Both Bays and Adriance said that they get plenty of interest from club members looking for a ride on the lake.

“We’re both retired now, so we tend to be a little bit popular when we’re out here. There’s people coming out the woodwork. We kind of say we’ve got a lot of children that we have to manage out here. We gladly pull ’em,” Bays said.

photo by: Chris Conde/Journal-World

Bryan Adriance falls into the Crown Ski Lake on June 19, 2025, east of Lawrence.

MoKan Ski Club is also home to ski clinics each year, such as one they hosted in June for people with disabilities.

“We had a group of people come ski in wheelchairs, paraplegics. Skiers that’ll ski beside them with one hand holding the rope and the other hand holding the skier’s ski straight so they can get up and get going, and then, if they can handle it, they let go and move out of the way,” Adriance said.

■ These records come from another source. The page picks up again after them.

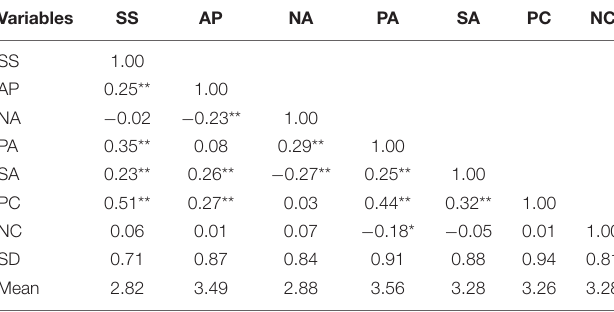
TABLE 2 | Matrix table of correlation coefficient of various variables.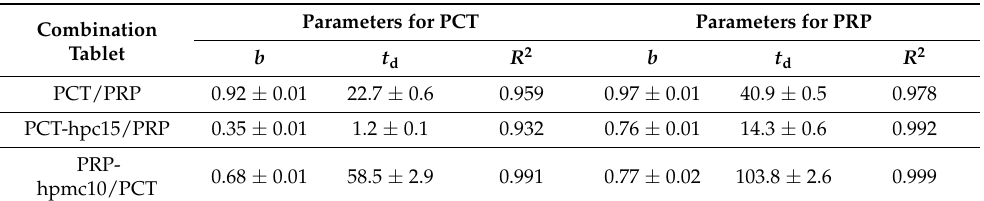
Table 9. Weibull equation parameters (mean ± SD, n = 3) for the dissolution of paracetamol and propyphenazone form the optimized formulations and the physical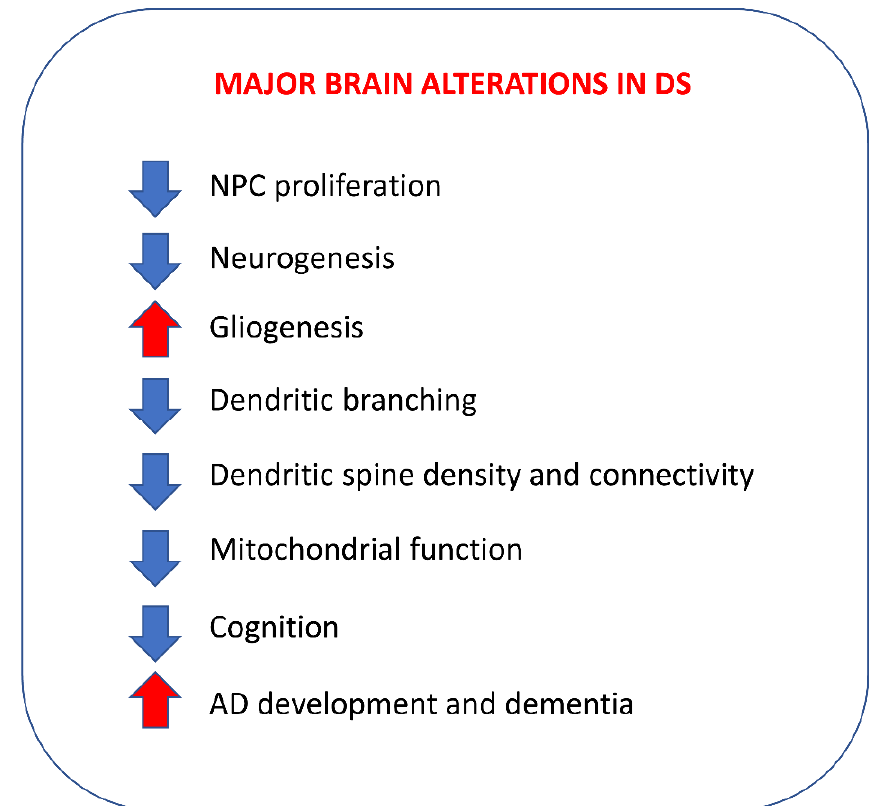
Figure 1. Summary of the major neurodevelopmental alterations in Down syndrome. See text for explanation and references. Abbreviations: AD, Alzheimer’s disease; NPC, neural progenitor cells. The upward pointing red arrows indicates an increase. The downward pointing blue arrows indicates a reduction.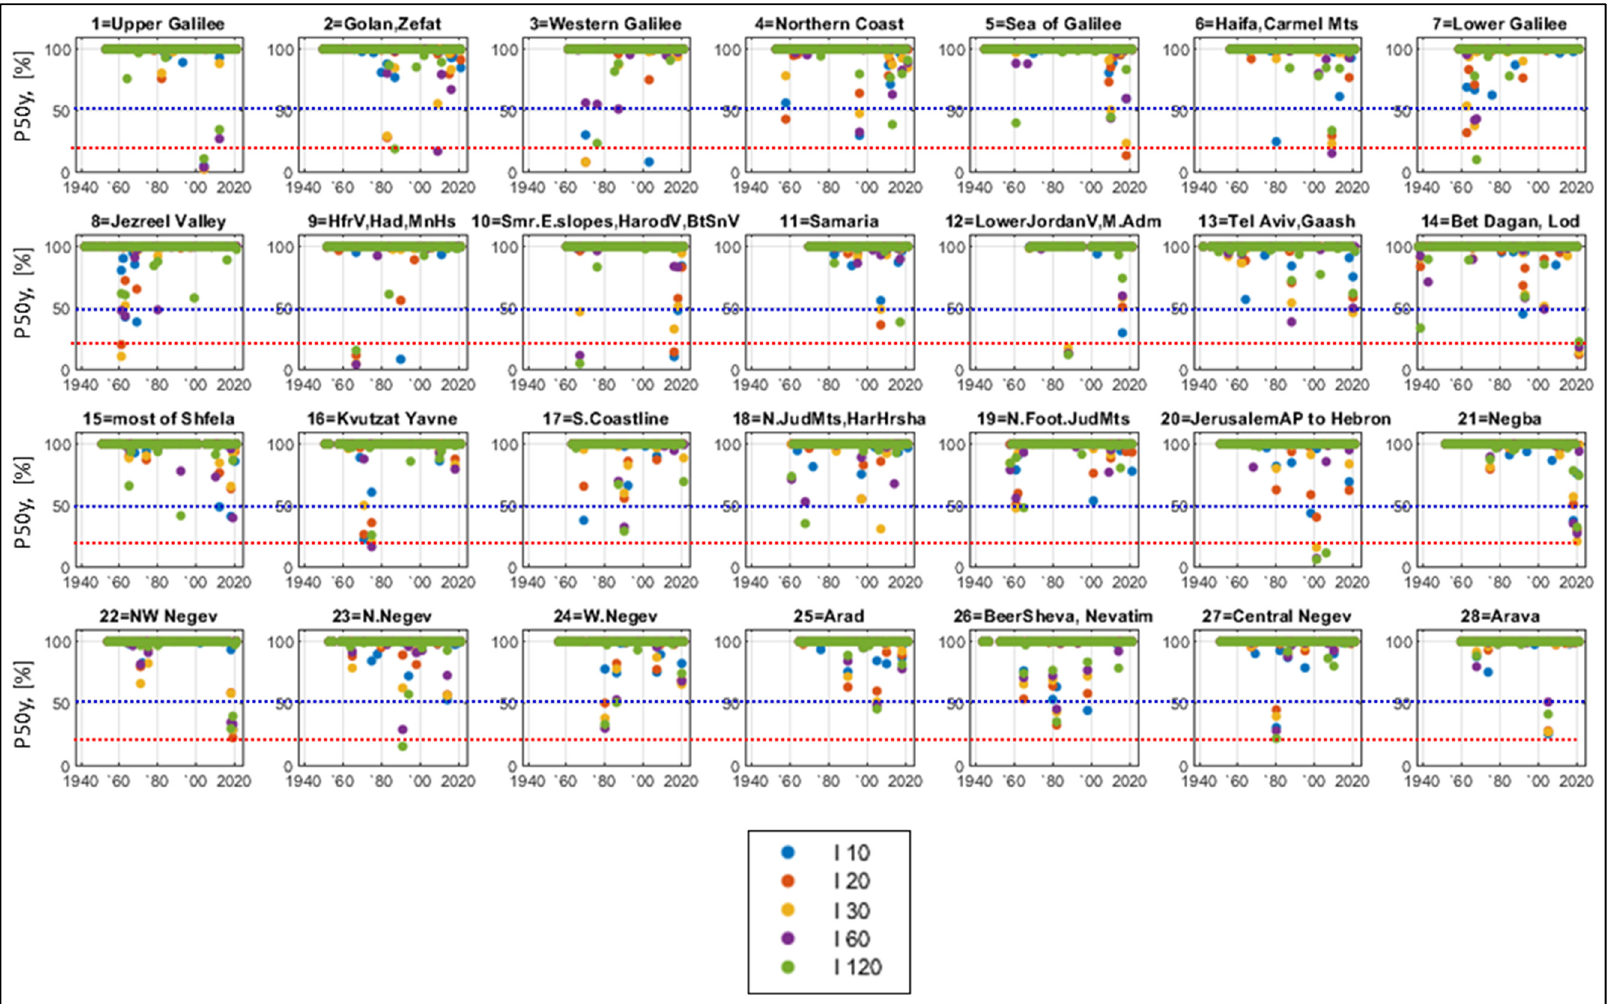
Figure 8. The 50-year exceedance probabilities. Blue lines denote P 50y = 50% corresponding to return periods longer than 72 years, while red lines— P 50y = 20% corresponding to return periods longer than 225 years. All the 50-year probabilities were calculated using Formula (4c) after substitutions: P 50y = 1 − (1 − 1/ T )50.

Adriance said MoKan has been doing these types of events for decades, as well as clinics for the blind and visually impaired.

“We do that every year, and those guys just love it. I don’t know; I think we have more fun than they do. It’s so much fun to share that with people — the experience of skiing,” Adriance said.

photo by: Contributed

Two skiers assist a third with a physical disability during a MoKan Ski Club adaptive ski clinic at Crown Ski Lake east of Lawrence.